EXERCISE
Can you print, word for word, the part of the article below on friendship turning into romance, from "How can you tell" up to and including "into something else."?

TEXT
— BEGIN —
How can you tell your friendship with someone has turned into something else?
We can’t control who we fall in love with, which makes the experience both exciting and completely illogical. That’s why falling in love with a friend or having a crush on them makes you feel like you’ve entered the Twilight Zone: you know you cared about them before you started having those feelings, you’ve always enjoyed spending time with them, you trust them, and they feel the same way about you. But still, you feel like something's changed. How can you know for sure that your friendship isn't just evolving, but that it's actually on the verge of becoming a completely different type of relationship? Well, there are signs that can tell you that what you and your friend have is turning into something else.
Your body language changes
Maybe you’re not expressing your feelings with words, but your body language definitely gives you away. The clearest signal is if you “accidentally” touch them more than usual. I mean, if your hands touch when you're walking, that's probably an accidental touch. But if those touches happen too often, or if they’re paired with you both mirroring your movements, a change in the way they look at you, or touching the other person when you’re talking, you can be sure you’re no longer see each other as friends.
You get jealous
Getting jealous isn’t really one of the best things about being in love, but it’s a natural reaction to seeing another person trying to flirt with your partner or your crush. This is particularly noticeable if your friend is in a relationship or they're dating someone. If you suddenly start getting jealous, that, my friend, is a sure signal that you’ve fallen for them. And of course, let’s not forget that it also happens the other way around: if your friend unexpectedly starts acting more protective than before, or is noticeably uncomfortable if someone tries to flirt with you, that means they no longer see you as a friend, but something more.
— END —
EXTRACTED ENTRIES
— BEGIN —
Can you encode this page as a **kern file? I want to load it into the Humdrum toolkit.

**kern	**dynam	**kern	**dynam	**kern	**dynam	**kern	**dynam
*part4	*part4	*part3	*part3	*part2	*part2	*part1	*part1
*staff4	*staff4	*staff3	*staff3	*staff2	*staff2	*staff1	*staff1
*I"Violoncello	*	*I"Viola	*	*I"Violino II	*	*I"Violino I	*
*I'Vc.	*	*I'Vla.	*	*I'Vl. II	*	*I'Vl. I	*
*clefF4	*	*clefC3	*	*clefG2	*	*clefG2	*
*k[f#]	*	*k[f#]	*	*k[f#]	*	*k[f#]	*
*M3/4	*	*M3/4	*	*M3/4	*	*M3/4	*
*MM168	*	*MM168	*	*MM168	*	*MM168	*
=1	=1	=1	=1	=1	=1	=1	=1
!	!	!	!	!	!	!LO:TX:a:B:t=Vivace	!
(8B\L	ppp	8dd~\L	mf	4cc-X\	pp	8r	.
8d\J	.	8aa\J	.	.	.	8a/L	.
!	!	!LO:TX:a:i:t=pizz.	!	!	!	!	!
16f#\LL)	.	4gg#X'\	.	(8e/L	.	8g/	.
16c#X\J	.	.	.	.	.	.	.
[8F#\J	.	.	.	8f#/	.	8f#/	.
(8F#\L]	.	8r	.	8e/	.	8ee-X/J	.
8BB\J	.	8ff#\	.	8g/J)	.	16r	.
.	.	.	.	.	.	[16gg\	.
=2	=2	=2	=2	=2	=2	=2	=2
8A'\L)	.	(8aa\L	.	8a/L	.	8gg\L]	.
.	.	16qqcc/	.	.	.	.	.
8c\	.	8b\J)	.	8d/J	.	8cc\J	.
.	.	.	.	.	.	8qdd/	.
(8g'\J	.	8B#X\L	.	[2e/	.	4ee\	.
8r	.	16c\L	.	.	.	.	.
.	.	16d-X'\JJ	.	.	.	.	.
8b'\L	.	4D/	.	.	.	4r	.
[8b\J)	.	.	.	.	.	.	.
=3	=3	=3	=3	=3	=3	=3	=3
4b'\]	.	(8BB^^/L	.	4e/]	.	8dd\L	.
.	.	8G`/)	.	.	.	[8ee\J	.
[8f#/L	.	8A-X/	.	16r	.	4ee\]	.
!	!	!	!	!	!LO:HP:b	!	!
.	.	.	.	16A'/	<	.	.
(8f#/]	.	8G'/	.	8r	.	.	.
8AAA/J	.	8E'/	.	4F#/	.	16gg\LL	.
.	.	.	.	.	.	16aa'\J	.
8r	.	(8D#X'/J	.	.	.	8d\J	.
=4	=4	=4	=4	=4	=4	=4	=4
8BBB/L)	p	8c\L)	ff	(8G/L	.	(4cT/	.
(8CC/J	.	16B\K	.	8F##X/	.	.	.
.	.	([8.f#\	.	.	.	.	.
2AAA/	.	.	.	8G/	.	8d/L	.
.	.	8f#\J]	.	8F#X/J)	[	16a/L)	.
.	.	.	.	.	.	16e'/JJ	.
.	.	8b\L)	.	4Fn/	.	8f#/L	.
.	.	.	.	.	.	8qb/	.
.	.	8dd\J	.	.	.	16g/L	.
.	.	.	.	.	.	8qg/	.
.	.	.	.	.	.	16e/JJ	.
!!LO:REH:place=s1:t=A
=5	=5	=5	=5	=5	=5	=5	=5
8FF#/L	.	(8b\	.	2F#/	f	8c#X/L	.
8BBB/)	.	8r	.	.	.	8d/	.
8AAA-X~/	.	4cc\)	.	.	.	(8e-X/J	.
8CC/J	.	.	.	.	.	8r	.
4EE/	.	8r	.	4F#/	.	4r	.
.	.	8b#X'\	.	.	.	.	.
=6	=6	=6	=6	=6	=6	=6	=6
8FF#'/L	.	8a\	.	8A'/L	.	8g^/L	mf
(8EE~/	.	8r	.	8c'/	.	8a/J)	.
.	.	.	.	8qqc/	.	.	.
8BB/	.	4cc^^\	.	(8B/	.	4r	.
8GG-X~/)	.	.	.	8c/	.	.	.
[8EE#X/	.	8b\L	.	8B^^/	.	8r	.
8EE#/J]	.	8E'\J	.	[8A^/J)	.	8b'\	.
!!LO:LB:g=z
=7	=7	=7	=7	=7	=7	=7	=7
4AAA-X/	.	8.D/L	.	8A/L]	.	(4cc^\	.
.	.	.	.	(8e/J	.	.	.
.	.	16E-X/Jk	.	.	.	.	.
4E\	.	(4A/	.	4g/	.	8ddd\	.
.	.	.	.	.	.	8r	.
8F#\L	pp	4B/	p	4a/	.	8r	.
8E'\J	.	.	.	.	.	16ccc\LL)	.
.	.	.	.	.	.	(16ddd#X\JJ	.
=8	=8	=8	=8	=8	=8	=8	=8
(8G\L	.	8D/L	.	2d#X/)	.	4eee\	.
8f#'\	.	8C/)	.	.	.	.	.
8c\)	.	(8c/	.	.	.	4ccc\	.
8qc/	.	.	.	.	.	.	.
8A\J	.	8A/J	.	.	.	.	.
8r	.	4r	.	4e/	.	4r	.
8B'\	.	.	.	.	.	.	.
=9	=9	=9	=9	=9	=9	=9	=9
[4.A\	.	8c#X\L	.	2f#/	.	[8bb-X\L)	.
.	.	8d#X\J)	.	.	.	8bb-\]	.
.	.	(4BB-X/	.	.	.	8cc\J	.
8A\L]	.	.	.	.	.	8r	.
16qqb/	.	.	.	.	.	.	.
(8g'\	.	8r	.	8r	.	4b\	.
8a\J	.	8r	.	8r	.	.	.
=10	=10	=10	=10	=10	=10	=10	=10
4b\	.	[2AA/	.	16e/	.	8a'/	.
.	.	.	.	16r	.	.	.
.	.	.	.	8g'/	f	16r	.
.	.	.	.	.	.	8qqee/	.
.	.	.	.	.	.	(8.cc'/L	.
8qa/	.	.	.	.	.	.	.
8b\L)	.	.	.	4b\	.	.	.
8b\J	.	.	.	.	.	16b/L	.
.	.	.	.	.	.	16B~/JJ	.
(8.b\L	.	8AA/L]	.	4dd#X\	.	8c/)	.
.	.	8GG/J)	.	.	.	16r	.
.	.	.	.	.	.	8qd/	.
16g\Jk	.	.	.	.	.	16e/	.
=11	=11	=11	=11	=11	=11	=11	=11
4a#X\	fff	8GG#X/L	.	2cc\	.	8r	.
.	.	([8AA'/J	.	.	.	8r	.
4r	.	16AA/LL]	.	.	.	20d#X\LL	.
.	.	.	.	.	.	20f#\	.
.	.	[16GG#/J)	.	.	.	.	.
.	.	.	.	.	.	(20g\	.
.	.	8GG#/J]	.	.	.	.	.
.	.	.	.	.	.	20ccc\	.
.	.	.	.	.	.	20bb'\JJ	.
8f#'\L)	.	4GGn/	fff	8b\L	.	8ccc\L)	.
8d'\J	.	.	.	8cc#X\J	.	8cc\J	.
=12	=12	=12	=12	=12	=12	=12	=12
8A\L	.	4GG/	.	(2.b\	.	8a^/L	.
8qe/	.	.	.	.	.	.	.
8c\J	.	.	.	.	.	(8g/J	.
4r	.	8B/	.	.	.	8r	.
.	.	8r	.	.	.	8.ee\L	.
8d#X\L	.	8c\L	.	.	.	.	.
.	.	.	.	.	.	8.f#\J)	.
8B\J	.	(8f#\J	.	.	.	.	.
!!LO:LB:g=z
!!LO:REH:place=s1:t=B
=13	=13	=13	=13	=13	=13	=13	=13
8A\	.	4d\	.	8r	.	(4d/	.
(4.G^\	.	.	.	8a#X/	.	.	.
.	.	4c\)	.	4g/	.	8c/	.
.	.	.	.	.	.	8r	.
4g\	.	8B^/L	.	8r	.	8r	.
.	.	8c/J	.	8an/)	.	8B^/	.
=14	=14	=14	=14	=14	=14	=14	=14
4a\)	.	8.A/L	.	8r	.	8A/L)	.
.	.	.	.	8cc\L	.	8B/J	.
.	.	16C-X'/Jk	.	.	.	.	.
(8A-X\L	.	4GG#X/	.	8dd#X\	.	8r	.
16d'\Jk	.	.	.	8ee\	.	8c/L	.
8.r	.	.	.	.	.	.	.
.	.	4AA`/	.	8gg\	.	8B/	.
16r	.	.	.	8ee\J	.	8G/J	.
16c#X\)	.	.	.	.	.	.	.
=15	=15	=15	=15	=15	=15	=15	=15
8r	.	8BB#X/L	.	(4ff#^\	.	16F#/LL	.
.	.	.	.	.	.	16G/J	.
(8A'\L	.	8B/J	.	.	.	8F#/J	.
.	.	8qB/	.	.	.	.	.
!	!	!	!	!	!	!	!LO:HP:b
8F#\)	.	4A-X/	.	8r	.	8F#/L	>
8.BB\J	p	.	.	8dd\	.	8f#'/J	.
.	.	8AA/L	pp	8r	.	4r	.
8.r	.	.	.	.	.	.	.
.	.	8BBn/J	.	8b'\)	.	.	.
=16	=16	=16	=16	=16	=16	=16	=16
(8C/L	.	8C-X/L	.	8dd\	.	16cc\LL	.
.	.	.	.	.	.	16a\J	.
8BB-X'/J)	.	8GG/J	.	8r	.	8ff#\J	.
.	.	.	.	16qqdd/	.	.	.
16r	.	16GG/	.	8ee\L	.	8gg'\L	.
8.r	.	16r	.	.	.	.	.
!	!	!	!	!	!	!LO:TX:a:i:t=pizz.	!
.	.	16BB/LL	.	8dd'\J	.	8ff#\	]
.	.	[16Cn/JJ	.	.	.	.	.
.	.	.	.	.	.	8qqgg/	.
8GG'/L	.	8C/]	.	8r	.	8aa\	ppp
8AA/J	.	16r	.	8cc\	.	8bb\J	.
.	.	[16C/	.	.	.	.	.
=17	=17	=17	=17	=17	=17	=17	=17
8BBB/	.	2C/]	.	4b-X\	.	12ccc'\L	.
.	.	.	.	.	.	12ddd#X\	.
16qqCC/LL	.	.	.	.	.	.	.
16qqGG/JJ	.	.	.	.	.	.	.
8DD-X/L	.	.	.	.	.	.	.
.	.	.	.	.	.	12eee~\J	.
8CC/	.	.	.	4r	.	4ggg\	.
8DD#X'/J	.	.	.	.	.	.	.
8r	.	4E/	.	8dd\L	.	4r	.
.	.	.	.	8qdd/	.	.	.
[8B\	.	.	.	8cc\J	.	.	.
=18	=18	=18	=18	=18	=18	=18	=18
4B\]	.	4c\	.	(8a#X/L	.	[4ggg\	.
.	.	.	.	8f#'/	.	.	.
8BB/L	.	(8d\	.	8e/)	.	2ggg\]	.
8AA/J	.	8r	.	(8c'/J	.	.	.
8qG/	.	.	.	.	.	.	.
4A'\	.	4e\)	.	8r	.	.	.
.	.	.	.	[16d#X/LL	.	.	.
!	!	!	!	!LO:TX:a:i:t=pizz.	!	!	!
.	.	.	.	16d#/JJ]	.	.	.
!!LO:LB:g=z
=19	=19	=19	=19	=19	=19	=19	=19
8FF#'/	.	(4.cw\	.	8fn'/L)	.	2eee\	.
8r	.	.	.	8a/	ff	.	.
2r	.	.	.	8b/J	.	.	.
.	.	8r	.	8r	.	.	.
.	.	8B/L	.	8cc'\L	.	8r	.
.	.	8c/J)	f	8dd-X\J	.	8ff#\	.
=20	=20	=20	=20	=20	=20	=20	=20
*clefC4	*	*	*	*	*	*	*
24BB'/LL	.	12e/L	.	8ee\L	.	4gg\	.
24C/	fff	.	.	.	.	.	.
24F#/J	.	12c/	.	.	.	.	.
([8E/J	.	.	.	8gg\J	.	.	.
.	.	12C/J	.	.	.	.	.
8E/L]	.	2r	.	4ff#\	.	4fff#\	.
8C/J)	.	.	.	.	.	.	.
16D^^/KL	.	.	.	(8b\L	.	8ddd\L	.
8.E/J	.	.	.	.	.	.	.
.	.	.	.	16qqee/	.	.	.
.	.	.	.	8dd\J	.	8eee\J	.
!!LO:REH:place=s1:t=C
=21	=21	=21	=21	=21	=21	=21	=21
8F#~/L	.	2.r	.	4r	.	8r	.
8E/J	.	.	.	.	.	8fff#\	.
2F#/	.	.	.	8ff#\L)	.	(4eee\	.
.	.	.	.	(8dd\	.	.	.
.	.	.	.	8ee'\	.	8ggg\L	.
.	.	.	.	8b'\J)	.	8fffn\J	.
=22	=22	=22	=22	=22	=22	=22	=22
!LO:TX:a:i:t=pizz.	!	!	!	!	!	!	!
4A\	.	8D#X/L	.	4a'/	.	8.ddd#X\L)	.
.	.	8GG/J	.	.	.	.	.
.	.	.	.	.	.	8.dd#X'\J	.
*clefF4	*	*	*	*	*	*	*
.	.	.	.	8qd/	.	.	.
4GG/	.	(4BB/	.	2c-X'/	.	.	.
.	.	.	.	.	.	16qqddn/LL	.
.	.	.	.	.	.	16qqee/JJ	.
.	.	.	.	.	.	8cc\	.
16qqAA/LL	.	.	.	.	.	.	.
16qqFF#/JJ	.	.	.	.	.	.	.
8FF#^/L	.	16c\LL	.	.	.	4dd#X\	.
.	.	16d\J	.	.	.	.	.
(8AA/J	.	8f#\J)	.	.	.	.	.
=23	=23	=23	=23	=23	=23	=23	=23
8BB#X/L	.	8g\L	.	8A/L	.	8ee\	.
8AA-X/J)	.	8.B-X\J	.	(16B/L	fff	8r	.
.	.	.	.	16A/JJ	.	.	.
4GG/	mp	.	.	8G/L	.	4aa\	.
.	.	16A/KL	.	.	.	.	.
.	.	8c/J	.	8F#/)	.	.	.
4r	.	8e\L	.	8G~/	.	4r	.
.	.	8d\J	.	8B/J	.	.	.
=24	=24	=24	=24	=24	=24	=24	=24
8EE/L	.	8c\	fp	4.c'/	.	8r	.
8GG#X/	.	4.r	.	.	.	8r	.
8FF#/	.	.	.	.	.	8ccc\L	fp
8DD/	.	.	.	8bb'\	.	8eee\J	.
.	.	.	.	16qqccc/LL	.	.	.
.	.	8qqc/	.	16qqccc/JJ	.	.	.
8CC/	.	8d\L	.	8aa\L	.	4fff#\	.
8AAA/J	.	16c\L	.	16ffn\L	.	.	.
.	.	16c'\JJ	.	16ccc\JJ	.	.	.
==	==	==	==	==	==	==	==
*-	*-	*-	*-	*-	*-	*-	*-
— END —
WRITTEN ANSWER
How can you tell your friendship with someone has turned into something else?
We can’t control who we fall in love with, which makes the experience both exciting and completely illogical. That’s why falling in love with a friend or having a crush on them makes you feel like you’ve entered the Twilight Zone: you know you cared about them before you started having those feelings, you’ve always enjoyed spending time with them, you trust them, and they feel the same way about you. But still, you feel like something's changed. How can you know for sure that your friendship isn't just evolving, but that it's actually on the verge of becoming a completely different type of relationship? Well, there are signs that can tell you that what you and your friend have is turning into something else.